Essa capacidade de sacrifício tem de ser combinada com algumas características de personalidade...
- Sem dúvida. A jovem tem habitualmente uma auto-estima fraca, e dúvidas a cerca do seu valor o que até é normal acontecer pelos 13 anos. Trata-se de um momento em que nos começamos a comparar com os outros, a tentar perceber se temos valor, se estaremos à altura dos desafios que a vida nos vai colocar. Nestas idades, encontramos muitas jovens que duvidam do seu próprio valor, que não sentem confiança e que têm relações difíceis com aqueles que as rodeiam.
É também nessas idades que começam a fazer dietas...
- É verdade. Numa primeira fase até são elogiadas, dizem-lhes que estão mais bonitas. No entanto, a seguir, estas jovens começam a sentir que precisam de força de vontade para continuar a emagrecer. Logo, tendem a constatar a sua perda de peso como uma vitória. Esta sensação de conquista, de poder, vai-se tornando fundamental na definição do valor de uma jovem, que duvida do seu próprio valor em outras áreas da sua vida. Em consequência, vai começar a agarrar-se a essas vitórias diárias, ao facto de ser diferente, de conseguir o que os outros não conseguem.
A jovem passa a avaliar-se pela sua capacidade de perder peso?

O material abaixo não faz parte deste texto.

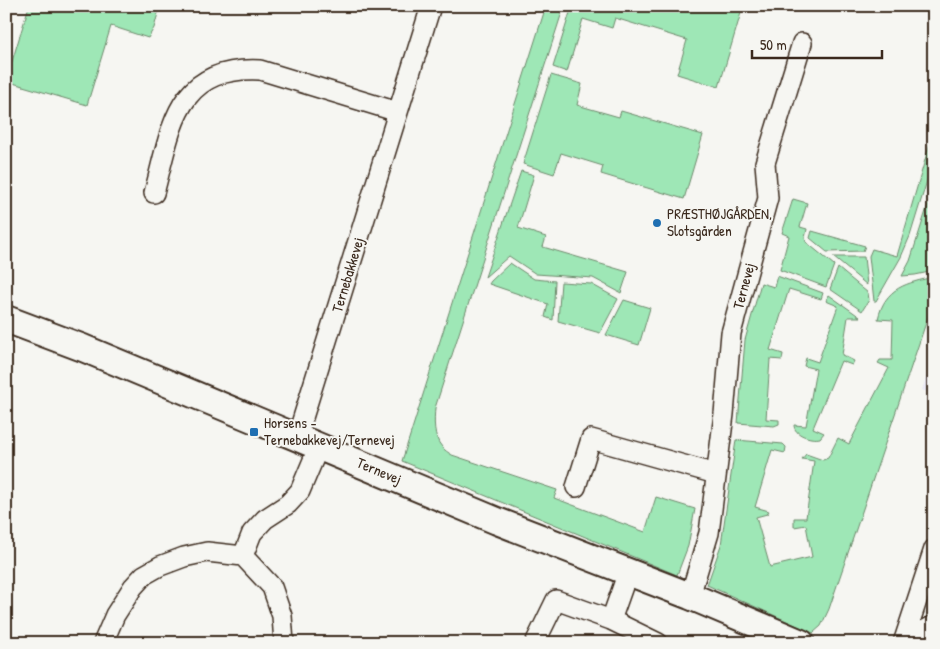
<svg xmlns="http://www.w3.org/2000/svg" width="940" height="649" font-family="'Patrick Hand',sans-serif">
  <rect width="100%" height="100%" fill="#f6f6f2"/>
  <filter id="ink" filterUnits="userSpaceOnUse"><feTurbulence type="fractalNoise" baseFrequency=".02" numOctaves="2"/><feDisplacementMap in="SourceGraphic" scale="10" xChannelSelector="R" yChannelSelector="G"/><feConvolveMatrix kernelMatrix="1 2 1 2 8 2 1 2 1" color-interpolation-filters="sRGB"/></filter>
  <g filter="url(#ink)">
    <path fill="#eae9f5" d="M934,354V394L922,390Z"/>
    <path fill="#9ee7b6" stroke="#6c886a" d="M29,6H160L154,28L148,38L111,26L87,105L6,81Z
      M546,6H564L435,408C434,420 433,437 442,447C444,450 449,453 452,455L557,490L554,498L645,532L656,497L695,509L688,546L677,575L402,461Z
      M572,6H743L719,87L677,74L687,40L615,18L612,28L583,19L567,72L553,67Z
      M551,75L582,84L577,105L619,117L621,111L703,135L684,199L601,174L603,166L561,153L554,174L523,164Z
      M934,129V158L910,236L901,257L876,301H874L869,256L872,249L897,256Z
      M521,171L534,175L518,228L546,237L543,247L628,272L621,293L593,278L536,274L509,256L485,277Z
      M934,186V271L915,275L902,276L910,261Z
      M793,199L807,203L800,227L807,229L805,238L806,242L834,265L826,287L780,270L789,236L782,233Z
      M812,231L865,246L863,251L827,252L810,238Z
      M833,257H864L867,285Z
      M510,263L534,279L555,281L553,320L545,317L548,304L489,284L491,281Z
      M838,268L868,293L869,300L862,311L830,289Z
      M777,276L823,293L821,299L789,289L770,350L783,354L782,360L770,359L766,419L779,420V424L774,426L738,423L745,340L761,283L774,287Z
      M934,277V299L829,609L821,626L813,633L707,585L721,545L736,440L783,444L786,447L785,453L772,450L755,507L769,511L767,514L756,517L770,567L812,557L806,525L794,527V518H806L814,461L802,459L806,454L823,460L828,458L838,438L849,444L889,368L878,363L880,360H892L893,320L878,319C885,287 907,283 934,277Z
      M561,282L591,284L618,299L600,333L558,321Z
      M829,295L860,317H848L842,355L854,361L852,365L841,361L813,428L824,433L820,438C811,440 794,435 794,425L806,426L816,369L804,366L806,358L818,362L838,306L826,301Z
      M624,300L650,308L639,345L606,335Z"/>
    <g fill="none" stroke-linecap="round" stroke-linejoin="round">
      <defs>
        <path id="street" d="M154,193C172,128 175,66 260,70L398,112
          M297,437L431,6
          M576,487L591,439L716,474
          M243,556L252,533L265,519L288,504L300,491L319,446
          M690,596L709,533L724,414L731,333L768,198L765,163L802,43
          M611,620L628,572
          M903,642L934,625
          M103,643L115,615L133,587L144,575L160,566L184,557L207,552L243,556L272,587L282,616L284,643
          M535,643L556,600L611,620L658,643
          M903,643L934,549"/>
        <path id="secondary" d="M6,319L83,348L497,521L690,596L801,643"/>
      </defs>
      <use href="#street" stroke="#3b2a1e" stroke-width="22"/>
      <use href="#secondary" stroke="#3b2a1e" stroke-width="30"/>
      <use href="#street" stroke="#f6f6f2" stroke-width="19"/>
      <use href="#secondary" stroke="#f6f6f2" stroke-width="26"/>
    </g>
  </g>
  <g fill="#1f6fb2" stroke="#f6f6f2" stroke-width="2">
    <circle cx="657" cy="223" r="5"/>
    <rect x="249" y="427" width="10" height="10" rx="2.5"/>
  </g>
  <g text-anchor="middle" stroke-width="4" stroke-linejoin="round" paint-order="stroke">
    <g font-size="15" fill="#3b2a1e" stroke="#f6f6f2" text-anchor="start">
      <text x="667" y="219">PRÆSTHØJGÅRDEN,<tspan x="667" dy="17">Slotsgården</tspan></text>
      <text x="264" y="428">Horsens -<tspan x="264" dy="17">Ternebakkevej/Ternevej</tspan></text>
    </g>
    <g font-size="15" fill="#3b2a1e" stroke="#f6f6f2">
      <text transform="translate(348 275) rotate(-73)" y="5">Ternebakkevej</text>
      <text transform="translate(744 286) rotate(-75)" y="5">Ternevej</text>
      <text transform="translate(379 471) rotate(23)" y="5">Ternevej</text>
    </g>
  </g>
  <rect width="940" height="649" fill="none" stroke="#f6f6f2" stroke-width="25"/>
  <rect x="12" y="12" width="915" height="624" fill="none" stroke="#3b2a1e" stroke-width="2" filter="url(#ink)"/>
  <path d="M752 50v8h130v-8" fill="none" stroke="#3b2a1e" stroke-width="2.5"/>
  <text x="760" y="50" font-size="15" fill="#3b2a1e" stroke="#f6f6f2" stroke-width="4" paint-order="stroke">50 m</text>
</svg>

- Sim. A anorexia passa, também, a assumir um papel simplificador e que está relacionado com os traços de obsessividade que se identificam nas jovens anorécticas. Elas pensam da seguinte forma: se eu controlo o meu peso, se faço dieta, se subo para a balança e vejo que perdi peso, ganhei. Ganhei valor! Caso contrário, sentem que não tiveram força para manter a dieta, que não valem nada. Só quando a jovem está a desenvolver este processo é que estamos perante um caso de anorexia. Então, os traços de personalidade são fundamentais.
Não basta querer ser magro para se ter uma anorexia...

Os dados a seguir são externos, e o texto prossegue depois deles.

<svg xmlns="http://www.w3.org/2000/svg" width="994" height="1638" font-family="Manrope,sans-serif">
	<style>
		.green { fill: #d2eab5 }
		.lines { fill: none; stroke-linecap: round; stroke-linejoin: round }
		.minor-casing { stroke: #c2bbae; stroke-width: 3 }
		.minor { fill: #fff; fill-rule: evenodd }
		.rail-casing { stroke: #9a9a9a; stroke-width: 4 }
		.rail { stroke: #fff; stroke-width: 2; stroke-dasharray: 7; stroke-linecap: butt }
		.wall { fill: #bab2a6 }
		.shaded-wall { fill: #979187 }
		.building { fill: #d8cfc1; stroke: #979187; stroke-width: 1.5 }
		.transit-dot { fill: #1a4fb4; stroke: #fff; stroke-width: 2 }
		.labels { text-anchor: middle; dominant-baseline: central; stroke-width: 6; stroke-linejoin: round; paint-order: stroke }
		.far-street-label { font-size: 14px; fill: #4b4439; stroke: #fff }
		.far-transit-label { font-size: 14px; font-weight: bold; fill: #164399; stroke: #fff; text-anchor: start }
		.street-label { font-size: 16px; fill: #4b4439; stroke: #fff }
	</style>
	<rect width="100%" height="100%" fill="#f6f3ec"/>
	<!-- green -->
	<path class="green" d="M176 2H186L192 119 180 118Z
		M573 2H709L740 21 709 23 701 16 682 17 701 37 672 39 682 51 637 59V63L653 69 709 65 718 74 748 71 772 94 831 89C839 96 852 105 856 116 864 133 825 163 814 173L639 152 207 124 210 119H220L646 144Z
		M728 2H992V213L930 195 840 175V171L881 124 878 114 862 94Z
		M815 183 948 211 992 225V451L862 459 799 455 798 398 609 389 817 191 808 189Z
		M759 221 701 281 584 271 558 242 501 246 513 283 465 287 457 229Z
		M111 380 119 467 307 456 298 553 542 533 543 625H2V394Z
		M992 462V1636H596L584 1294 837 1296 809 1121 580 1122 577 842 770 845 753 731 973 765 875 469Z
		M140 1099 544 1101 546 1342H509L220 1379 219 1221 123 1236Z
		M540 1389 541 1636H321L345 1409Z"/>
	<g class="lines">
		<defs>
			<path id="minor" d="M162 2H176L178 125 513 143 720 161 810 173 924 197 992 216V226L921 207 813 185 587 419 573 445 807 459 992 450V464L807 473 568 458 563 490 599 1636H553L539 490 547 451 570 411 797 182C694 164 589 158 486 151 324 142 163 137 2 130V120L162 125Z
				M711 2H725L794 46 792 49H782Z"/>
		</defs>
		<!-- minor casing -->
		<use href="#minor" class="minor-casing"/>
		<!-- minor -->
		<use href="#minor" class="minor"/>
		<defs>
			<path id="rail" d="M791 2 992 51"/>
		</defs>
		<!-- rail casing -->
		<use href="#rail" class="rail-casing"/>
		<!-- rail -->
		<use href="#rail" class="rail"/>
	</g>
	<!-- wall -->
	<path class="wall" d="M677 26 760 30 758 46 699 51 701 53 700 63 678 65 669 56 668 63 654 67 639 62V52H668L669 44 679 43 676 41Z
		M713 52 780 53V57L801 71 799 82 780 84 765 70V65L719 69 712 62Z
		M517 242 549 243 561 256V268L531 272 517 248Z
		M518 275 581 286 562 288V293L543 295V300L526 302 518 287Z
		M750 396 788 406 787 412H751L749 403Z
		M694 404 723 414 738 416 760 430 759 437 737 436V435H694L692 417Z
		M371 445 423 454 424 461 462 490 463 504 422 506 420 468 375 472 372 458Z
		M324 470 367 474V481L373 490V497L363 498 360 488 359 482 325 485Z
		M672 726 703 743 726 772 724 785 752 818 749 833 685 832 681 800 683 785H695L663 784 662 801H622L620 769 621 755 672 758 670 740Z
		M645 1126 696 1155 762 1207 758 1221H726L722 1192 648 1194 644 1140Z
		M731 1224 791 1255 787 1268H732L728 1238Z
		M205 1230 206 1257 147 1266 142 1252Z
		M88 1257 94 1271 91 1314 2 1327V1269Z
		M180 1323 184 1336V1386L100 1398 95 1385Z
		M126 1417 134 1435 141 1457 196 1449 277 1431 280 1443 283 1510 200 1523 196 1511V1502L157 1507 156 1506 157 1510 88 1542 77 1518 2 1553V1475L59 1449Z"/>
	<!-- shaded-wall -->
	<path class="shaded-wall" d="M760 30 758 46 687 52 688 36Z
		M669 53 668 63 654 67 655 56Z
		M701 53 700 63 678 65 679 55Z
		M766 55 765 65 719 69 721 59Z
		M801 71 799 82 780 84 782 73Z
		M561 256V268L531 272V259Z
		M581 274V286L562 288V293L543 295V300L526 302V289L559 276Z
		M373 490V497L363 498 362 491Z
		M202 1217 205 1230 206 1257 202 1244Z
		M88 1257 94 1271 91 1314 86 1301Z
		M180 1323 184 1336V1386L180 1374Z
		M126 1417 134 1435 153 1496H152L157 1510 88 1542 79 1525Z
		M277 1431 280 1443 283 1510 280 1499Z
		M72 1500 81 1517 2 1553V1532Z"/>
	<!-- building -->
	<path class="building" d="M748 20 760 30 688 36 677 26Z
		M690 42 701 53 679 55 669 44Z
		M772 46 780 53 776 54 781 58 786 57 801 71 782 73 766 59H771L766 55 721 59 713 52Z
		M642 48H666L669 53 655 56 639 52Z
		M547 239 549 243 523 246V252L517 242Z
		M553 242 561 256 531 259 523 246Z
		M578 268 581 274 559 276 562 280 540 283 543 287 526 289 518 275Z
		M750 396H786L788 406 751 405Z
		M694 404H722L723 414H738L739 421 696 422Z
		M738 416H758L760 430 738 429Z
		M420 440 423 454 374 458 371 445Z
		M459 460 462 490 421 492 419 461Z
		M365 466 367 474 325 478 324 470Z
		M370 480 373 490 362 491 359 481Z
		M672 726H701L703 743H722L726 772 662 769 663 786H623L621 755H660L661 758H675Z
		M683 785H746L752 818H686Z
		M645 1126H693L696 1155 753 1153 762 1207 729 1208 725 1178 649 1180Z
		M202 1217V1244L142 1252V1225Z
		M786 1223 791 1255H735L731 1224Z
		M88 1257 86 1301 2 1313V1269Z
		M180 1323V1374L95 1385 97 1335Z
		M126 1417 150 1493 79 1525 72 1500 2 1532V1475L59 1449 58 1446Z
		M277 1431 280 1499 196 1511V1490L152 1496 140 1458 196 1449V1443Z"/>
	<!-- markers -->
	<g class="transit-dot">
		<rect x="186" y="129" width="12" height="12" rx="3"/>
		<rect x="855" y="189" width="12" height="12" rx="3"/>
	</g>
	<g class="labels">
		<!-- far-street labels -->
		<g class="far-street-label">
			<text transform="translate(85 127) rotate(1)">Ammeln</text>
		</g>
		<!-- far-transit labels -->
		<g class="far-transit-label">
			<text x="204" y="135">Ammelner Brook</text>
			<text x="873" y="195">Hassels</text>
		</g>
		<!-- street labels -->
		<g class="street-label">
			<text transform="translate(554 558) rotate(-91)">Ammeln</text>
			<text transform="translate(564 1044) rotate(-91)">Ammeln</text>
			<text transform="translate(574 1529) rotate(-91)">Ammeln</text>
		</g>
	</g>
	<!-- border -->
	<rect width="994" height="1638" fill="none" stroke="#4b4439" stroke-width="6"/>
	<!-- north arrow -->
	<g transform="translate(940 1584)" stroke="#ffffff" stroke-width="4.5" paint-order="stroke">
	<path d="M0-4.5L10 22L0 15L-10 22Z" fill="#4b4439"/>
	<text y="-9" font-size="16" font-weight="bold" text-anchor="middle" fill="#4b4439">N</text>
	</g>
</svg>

- Não desenvolve uma anorexia quem quer. É necessário que a pessoa reuna características de personalidade, como um baixo auto-conceito e alguma obcessividade. Regra geral, as anorécticas são pessoas perfeccionistas, com altos padrões de exigência pessoal e com grande sentido de responsabilidade.
Pelas suas consequências, aparentemente, a anorexia acaba por resolver alguns dos problemas que as jovens têm de enfrentar...
- É verdade. Por exemplo, a diminuição exagerada de peso tem consequências biológicas, sendo um das mais evidentes a perda do período menstrual. Nessas circunstâncias, biologicamente, a jovem passa a ter 10 ou 11 anos e, por falta de hormonas femininas, as questões sexuais deixam de se colocar.